Último poste da série de 8 DE NOVEMBRO DE 2013 > Guiné 63/74 - P12264: Notas de leitura (532): "Crónicas, Lendas e Usos Costumeiros da Guiné-Bissau", por Fernando Antunes (Mário Beja Santos)

2 comentários:

Luís Graça disse...

Ver aqui, no sítio "Cacheu, caminho de escravos", uma já vasta documentação (vídeos, cd, sites, publicações...) sobre esta temática histórica.


http://cacheu.adbissau.org/?page_id=40

Anónimo disse...

Em 98 ao visitar a ilha de Goré em frente Dakar, o cicerone desancava nos brancos, nomeadamente nos portugueses,a meu lado uma senhora negra americana (detesto o termo afro-americano) chorava compulsivamente.

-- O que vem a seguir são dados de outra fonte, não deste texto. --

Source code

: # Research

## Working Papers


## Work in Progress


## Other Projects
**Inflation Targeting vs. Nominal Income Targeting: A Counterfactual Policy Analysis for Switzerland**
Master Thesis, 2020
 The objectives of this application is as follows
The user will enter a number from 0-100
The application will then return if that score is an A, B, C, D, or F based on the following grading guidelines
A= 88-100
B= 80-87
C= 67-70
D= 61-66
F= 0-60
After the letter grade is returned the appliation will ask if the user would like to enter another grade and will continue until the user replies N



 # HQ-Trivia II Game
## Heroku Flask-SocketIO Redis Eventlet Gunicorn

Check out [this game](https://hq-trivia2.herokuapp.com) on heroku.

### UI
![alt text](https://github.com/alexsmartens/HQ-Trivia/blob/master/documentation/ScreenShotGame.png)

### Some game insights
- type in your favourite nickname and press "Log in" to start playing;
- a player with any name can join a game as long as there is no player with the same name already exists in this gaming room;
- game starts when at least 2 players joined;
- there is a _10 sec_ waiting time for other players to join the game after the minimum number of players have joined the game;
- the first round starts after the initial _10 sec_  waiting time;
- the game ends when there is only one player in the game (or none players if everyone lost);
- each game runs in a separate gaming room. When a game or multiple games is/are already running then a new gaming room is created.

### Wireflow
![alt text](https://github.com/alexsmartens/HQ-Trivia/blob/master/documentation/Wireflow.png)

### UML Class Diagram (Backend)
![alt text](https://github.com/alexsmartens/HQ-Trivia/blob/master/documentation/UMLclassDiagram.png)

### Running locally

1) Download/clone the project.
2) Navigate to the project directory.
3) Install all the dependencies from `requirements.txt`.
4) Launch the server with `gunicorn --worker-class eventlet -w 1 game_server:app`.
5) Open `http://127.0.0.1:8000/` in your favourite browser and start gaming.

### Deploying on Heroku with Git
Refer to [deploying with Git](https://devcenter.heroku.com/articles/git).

Tive que o interromper e dizer que não foram só os brancos os culpados do tráfico de escravos,mas também os pretos e se calhar antepassados dele.."embatucou" meio aparvalhado e pediu desculpa meia esfarrapada..

Esclareci a senhora sobre a verdade do tráfico de escravos..julgo que ficou esclarecida.

Na verdade o sitio é deprimente e fica-se deprimido só de pensar no sofrimento dos escravos..

O ano passado visitei Dachau..tive o mesmo sentimento.